§ Page excerpt
UVB irradiation down-regulates HPV-16 RNA expression: Implications for malignant progression of transformed cells

A new cell line obtained from normal human epithelial keratinocytes transfected with the whole HPV-16 genome has been extensively characterised. This cell line, named HK-168, has a basal/para-basal keratinocyte phenotype, requires the use of serum-free chemically defined media and maintains the ability to differentiate toward pluri-stratified epithelia. Although immortalised it is not capable of anchorage independent growth and is not tumorigenic. HK-168 has a distinctive kariotype, with a complete, transcriptionally active HPV-16 genome integrated at an almost 1:1 ratio into the host haploid genome thus providing a convenient experimental model for viral transformed pre-neoplastic cell phenotype. The oxidative stress, induced by mild UVB irradiation, caused in HK-168 a general suppression of viral transcription, accompanied by a moderate growth arrest, an appropriated response of cellular antioxidant enzymes, the activation of cell repair mechanisms and a mild induction of apoptosis. This response is similar to the one observed in the highly resistant diploid keratinocytes. Conversely, transformed cells devoid of HPV sequences (HaCaT), appeared extremely susceptible to apoptosis. We propose that reported suppression of viral oncogenes, restoring the cell control on growth and repair mechanisms, allows the damage repair, ultimately resulting in a surviving response.

§ Exercise instructions
Please list every effect that the abstract on UVB and HPV-16 says mild UVB irradiation caused in HK-168 cells.

§ Record extracts
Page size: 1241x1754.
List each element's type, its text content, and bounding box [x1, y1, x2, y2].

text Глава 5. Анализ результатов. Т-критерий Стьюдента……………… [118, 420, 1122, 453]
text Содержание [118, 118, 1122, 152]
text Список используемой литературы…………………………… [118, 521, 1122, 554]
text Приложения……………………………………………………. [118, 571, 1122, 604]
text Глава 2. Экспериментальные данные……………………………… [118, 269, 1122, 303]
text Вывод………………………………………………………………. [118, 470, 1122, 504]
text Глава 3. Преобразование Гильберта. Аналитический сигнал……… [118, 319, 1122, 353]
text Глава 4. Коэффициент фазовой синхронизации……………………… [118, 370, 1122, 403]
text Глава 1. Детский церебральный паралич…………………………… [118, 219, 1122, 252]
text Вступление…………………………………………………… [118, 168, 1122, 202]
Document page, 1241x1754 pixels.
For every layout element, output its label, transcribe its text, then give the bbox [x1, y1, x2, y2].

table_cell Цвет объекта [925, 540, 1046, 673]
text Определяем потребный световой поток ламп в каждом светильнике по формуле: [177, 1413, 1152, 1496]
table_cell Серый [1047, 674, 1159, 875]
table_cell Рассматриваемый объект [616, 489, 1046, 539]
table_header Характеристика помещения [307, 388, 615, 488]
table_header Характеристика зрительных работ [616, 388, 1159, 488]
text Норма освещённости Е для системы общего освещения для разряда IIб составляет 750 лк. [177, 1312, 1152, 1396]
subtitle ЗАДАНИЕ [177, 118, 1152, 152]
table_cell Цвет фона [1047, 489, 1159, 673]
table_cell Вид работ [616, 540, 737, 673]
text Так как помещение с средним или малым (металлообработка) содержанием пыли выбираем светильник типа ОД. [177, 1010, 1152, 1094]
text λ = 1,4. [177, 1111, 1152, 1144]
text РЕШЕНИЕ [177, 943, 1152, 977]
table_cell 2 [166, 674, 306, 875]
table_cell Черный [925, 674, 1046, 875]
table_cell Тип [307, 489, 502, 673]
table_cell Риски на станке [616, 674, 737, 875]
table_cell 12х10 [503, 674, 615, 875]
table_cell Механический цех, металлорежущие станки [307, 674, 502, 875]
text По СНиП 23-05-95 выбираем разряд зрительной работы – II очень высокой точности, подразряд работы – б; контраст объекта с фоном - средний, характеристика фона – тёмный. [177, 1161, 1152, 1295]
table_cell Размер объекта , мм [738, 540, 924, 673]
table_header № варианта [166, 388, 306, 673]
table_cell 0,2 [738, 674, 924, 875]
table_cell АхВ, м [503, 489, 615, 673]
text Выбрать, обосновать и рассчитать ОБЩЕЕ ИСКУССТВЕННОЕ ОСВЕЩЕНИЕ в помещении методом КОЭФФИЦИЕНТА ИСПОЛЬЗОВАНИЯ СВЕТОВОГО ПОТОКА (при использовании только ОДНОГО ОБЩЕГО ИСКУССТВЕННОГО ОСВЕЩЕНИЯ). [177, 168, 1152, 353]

§ Response for this exercise
- A general suppression of viral transcription
- A moderate growth arrest
- An appropriated response of cellular antioxidant enzymes
- The activation of cell repair mechanisms
- A mild induction of apoptosis